This mini-interview originally appeared on the Sisters in Crime Blog on December 6, 2010.

SinC: Is there anything you’d never leave home without?
DS: The thumb drive my books are backed up on. [Update: Stet.]

SinC: What do you wish you had more time for?
DS: Travel. [Update: Reading recreationally. As in not for research.]

SinC: Is there anyone from the past you would like to talk to for just 15 minutes?
DS: Shakespeare. [Update: Cleopatra. With an armed guard at my side.]

SinC: If the F.B.I. had to give you a new identity, what name would you choose?
DS: Wilhelmina Eleutheria Prendergrass. Or something equally unmemorable. [Update: Stet.]

SinC: Favorite food?
DS: Popcorn. [Update: Buttered. Lots of salt. Otherwise what’s the point?]

SinC: Favorite drink?
DS: Water. [Update: Yes, true. Believe it or not. I grew up drinking Seldovia water. Accept no substitute.]

SinC: Favorite dessert?

**********

__EXERCISES__
[1] According to the mini-interview, on what date did it first appear on the Sisters in Crime Blog?
[2] Continue the mini-interview with DS from where it stops.
The data is separate material with no connection to the mini-interview.

**********

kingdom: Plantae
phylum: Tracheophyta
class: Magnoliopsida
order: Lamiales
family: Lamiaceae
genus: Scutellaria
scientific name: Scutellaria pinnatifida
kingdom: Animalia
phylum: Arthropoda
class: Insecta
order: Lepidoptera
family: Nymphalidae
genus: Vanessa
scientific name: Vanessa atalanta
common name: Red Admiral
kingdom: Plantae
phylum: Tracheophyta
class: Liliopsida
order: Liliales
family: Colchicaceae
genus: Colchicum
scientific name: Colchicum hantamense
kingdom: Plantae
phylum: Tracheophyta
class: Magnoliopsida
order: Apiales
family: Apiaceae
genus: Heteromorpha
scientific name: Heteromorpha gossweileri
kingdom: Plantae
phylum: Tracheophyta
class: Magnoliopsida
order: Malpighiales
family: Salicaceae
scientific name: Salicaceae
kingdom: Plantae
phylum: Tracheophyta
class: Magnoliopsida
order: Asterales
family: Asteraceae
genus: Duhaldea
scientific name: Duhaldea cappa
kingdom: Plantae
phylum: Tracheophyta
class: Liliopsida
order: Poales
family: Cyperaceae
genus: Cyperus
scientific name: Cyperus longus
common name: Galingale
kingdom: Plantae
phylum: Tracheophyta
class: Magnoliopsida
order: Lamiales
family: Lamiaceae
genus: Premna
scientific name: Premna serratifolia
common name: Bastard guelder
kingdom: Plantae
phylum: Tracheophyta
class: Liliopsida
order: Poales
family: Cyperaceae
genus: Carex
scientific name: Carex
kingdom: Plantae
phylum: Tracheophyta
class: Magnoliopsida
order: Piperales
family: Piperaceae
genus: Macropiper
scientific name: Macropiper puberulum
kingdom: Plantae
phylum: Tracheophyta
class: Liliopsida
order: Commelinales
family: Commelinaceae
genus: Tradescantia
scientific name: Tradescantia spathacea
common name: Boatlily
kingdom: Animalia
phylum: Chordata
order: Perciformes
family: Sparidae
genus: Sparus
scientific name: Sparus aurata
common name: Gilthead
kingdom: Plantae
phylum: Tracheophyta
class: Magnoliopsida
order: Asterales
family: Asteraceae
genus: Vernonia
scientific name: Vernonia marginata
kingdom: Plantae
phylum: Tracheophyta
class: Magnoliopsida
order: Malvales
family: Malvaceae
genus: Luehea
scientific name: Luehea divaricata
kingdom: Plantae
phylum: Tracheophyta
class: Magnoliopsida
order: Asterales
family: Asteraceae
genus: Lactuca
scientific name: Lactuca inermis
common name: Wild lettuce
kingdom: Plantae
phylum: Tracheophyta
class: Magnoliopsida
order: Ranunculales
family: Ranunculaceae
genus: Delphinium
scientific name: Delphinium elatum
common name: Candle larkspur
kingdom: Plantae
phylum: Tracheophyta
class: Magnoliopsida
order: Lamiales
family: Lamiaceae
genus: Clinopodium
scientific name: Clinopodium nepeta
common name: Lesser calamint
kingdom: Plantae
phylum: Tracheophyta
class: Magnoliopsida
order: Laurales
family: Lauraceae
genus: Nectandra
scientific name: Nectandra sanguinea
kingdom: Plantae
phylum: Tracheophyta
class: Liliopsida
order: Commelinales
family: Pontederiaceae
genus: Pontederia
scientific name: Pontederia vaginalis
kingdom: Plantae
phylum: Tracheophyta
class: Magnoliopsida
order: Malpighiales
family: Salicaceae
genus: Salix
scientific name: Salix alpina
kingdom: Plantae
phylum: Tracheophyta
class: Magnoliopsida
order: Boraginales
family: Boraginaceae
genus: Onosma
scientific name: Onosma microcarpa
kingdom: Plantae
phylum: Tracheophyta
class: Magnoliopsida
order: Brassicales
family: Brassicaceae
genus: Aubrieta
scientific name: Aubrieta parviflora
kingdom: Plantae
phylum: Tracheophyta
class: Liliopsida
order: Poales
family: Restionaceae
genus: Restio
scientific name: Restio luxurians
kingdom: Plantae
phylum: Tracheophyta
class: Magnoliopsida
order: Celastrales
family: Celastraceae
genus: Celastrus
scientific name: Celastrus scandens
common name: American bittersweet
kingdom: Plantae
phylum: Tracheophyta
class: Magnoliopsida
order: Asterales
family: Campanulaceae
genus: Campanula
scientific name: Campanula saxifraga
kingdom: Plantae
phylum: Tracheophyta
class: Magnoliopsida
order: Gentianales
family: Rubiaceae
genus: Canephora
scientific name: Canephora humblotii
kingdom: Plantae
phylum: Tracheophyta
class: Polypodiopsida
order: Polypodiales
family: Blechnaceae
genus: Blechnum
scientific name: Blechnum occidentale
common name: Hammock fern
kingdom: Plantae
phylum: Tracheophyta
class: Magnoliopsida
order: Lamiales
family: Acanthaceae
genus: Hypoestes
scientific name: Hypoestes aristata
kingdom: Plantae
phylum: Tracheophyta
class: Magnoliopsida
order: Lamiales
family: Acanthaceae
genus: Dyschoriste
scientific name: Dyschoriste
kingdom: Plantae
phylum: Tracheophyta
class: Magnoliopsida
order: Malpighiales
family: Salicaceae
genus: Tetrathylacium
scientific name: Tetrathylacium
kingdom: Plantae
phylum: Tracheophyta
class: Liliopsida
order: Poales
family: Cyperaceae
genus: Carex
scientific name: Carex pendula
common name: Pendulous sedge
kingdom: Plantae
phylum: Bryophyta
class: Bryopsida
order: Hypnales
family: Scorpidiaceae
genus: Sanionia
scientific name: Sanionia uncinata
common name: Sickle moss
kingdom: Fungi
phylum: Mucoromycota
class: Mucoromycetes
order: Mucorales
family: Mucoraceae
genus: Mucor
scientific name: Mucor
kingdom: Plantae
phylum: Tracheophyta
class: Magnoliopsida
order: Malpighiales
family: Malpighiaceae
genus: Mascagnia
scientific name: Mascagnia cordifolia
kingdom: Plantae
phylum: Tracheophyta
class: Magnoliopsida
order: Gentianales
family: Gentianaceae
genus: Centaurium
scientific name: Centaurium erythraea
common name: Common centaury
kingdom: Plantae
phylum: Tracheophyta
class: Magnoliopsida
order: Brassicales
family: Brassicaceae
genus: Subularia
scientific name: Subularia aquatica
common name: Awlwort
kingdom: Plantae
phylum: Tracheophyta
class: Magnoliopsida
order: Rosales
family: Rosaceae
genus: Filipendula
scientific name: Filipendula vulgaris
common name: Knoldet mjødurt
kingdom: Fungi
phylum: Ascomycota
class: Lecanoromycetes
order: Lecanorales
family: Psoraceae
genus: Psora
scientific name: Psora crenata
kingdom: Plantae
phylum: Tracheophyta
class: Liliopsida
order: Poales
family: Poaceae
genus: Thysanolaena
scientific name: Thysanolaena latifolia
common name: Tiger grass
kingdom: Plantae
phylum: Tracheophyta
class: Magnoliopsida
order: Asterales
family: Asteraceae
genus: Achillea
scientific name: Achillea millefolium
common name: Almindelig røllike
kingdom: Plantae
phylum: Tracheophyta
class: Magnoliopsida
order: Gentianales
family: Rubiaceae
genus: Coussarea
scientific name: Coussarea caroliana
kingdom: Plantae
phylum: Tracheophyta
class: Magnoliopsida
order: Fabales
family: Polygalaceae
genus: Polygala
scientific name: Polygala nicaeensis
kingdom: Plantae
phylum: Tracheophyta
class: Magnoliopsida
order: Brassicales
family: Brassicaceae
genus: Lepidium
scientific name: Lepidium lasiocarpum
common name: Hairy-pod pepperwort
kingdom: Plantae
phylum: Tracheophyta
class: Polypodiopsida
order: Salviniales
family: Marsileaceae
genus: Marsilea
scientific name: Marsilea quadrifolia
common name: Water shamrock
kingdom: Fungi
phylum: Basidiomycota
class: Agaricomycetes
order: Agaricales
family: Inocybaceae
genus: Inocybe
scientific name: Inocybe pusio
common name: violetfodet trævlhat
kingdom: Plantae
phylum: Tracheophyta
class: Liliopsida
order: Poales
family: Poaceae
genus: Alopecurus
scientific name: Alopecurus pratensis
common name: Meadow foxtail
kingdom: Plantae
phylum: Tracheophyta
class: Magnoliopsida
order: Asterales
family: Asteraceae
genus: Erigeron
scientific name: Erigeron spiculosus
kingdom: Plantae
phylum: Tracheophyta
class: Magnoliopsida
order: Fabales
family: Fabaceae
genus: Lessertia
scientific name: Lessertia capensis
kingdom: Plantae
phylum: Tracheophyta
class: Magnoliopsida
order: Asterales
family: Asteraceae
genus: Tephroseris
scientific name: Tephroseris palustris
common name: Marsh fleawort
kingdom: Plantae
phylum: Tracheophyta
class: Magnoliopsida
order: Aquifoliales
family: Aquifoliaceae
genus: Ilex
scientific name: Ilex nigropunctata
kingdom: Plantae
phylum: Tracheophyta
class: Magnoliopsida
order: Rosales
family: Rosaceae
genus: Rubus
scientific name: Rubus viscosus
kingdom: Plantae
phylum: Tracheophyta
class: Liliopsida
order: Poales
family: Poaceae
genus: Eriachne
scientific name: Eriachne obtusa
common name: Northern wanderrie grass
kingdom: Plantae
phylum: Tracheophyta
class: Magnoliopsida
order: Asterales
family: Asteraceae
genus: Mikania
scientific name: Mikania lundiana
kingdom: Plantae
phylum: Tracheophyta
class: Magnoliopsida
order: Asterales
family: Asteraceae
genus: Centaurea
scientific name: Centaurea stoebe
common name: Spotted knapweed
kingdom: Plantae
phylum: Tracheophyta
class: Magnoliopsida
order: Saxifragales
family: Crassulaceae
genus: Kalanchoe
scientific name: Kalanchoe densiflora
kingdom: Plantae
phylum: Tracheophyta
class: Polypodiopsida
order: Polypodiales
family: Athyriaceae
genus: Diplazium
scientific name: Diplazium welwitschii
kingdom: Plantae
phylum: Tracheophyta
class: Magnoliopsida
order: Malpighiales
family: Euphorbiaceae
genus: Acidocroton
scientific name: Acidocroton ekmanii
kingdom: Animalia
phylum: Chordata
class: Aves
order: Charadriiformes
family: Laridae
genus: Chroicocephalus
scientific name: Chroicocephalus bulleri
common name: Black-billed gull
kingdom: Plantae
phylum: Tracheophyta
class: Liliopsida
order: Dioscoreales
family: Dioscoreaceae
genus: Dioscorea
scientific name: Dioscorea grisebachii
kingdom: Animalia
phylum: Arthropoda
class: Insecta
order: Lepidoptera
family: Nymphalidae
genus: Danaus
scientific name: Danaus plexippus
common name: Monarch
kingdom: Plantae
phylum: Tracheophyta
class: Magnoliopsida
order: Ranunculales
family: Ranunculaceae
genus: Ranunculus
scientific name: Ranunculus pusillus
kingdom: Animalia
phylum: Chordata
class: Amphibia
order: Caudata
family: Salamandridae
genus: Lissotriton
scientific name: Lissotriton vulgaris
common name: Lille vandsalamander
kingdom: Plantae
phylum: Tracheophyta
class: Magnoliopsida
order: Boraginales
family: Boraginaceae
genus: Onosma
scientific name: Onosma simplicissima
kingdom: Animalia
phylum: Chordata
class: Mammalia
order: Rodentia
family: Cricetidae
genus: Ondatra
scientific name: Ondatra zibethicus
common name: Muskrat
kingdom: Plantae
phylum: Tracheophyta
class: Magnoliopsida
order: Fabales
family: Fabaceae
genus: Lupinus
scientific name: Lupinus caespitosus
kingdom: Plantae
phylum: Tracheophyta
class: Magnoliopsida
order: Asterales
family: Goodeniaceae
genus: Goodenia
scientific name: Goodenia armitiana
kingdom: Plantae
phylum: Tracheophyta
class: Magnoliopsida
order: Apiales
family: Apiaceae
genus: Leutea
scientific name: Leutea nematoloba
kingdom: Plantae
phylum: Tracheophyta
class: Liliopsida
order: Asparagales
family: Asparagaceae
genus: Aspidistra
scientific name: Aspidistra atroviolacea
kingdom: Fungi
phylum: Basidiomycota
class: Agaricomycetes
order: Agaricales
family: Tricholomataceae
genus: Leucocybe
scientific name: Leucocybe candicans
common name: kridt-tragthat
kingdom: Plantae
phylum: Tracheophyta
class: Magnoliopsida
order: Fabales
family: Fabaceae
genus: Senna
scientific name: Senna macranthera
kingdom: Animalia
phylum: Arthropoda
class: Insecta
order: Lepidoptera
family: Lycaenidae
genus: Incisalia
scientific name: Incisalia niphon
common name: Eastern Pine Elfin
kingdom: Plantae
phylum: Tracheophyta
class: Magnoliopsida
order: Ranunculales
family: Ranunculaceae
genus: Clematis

**********

__RESULTS OF THE TASKS__
[1] December 6, 2010.

[2]
DS: Chocolate anything. [Update: But ONLY chocolate. Not orange chocolate or s’mores (Marshmallows. Gah.), just plain chocolate. And not dark, either. Milk. Hershey’s, Cadbury’s, Godiva. I turn up my nose at no chocolate.]

SinC: If you weren’t a published author, what would you be?
DS: An unpublished bag lady. [Update: Stet.]

SinC: If you could be one of your characters, who would it be and why?
DS: Star Svensdotter, because she gets to go to Ellfive, the Asteroid Belt and Mars. [Update: Stet. I’m gonna die wanting to have been off-planet just once.]

SinC: What independent bookstore is closest to the place you spend a good portion of your time?
DS: The Homer Bookstore.

SinC: Who owns the store and when did it open?
DS: It’s owned by Jenny Stroyeck, Sue Post and her brother, Lee Post. If I have the story right, Jenny and Sue moved from Anchorage (pop. 320,000) down to Homer (pop. 10,000) about 15 years ago when they were invited to become partners with Lee in the bookstore. The store was in the large strip mall that also contained the main grocery store. When the grocery store wanted to expand, the bookstore bought an old house on Pioneer Avenue and remodeled it, with apartments to rent out upstairs. It’s great to the eye both inside and out; bright, cheerful, inviting. It’s sort of like Cheers, you walk in and everybody knows your name.

SinC: What’s the specialty of the shop?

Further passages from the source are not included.